Madame Bovary - Cap. 19: XI Pág. 199 / 382

E, como nos hospitais, via-se ao lado, em cima duma mesa, uma quantidade de farrapos de linho, de linhas enceradas e muitas ligaduras, uma pirâmide de ligaduras, todas as ligaduras que havia em casa do boticário. Fora Homais quem organizara, desde a manhã, todos estes preparativos, tanto para deslumbrar a multidão, como para se iludir a si próprio. Charles picou a pele; ouviu-se um estalido seco. O tendão estava cortado, a operação terminada. Hippolyte não se refazia da surpresa; inclinava-se sobre as mãos de Bovary para cobri-las de beijos.

- Vamos! Acalma-te - dizia o boticário. - Testemunharás depois o teu reconhecimento ao teu benfeitor!

E desceu a contar o resultado a cinco ou seis curiosos que estacionavam no pátio e imaginavam que Hippolyte ia logo aparecer a andar direito. Depois Charles, tendo afivelado o seu doente ao aparelho mecânico, voltou para casa, onde Emma, toda ansiosa, o esperava à porta. Ela saltou-lhe ao pescoço; sentaram-se à mesa; ele comeu muito e quis até, à sobremesa, tomar uma chávena de café, extravagância que se permitia ter apenas ao domingo, quando havia visitas.
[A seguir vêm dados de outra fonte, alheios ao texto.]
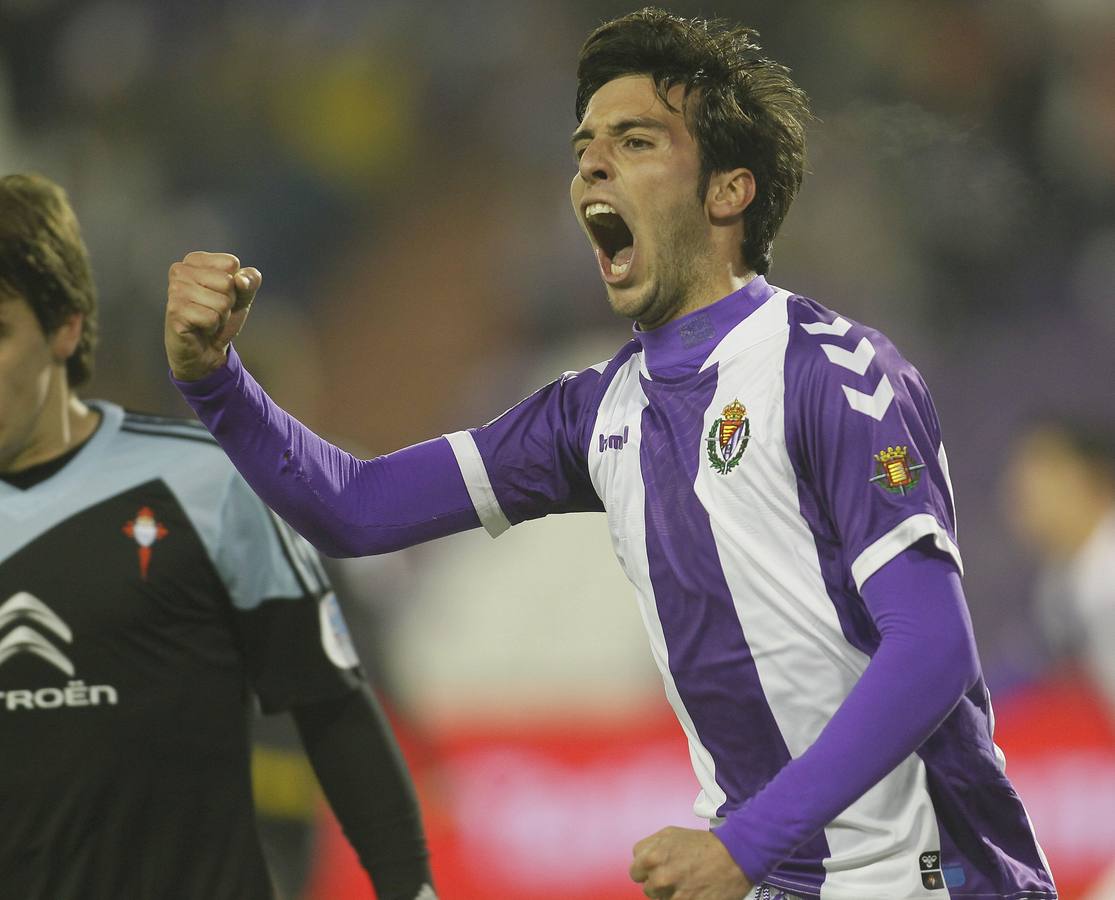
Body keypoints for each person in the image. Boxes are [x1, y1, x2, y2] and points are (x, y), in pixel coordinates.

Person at [163, 9, 1056, 899]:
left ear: (727, 192)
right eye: (585, 144)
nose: (590, 161)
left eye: (634, 140)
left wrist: (740, 844)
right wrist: (218, 386)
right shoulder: (592, 415)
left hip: (935, 878)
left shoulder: (830, 370)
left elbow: (932, 647)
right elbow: (354, 509)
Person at [0, 172, 437, 900]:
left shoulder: (205, 487)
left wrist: (410, 887)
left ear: (64, 328)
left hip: (260, 817)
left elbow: (335, 700)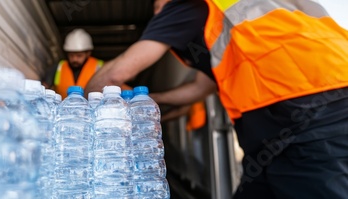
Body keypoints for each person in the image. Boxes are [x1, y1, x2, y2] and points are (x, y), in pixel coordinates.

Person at [85, 0, 348, 198]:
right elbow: (200, 88)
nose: (157, 14)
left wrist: (84, 112)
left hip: (312, 113)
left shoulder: (185, 5)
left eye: (156, 5)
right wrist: (150, 99)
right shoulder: (234, 20)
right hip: (285, 124)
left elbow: (117, 73)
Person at [44, 28, 104, 99]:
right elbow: (44, 88)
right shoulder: (58, 67)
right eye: (71, 55)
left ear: (88, 53)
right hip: (63, 108)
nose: (74, 59)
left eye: (79, 56)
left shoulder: (100, 67)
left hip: (91, 109)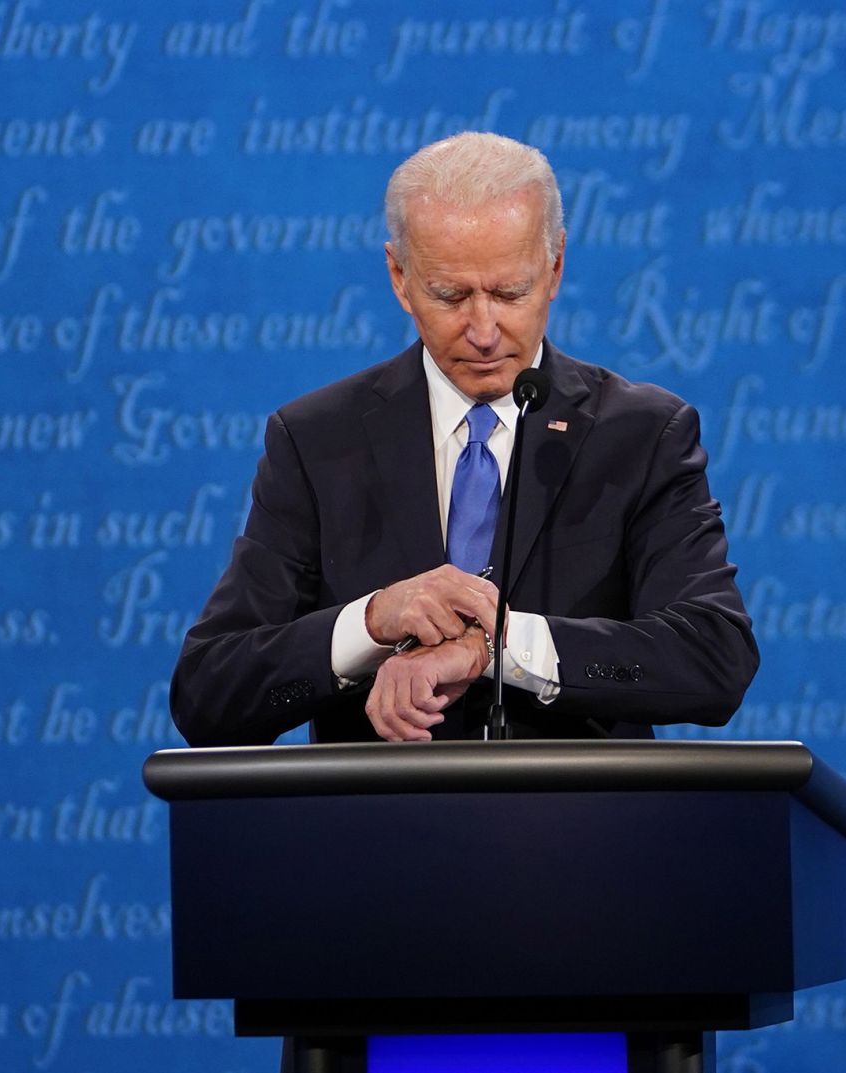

O serão foi encantador, cheio de conversa, de sonhos em comum. Falaram da futura fortuna, dos melhoramentos a fazer na casa; ele via alastrar-se a sua fama, avolumar-se o seu bem - estar, tendo sempre o amor da mulher; e ela sentia-se feliz por se refrescar com um sentimento novo, mais são, melhor, por experimentar, enfim, alguma ternura por aquele pobre rapaz que tanto lhe queria. Passou-lhe pela cabeça, durante um momento, a lembrança de Rodolphe, mas voltou os olhos para Charlees; notou até com surpresa que ele não tinha os dentes feios.

Estavam eles na cama quando o Sr. Homais, sem atender à cozinheira, entrou de repente no quarto, segurando na mão uma folha de papel em que acabava de escrever.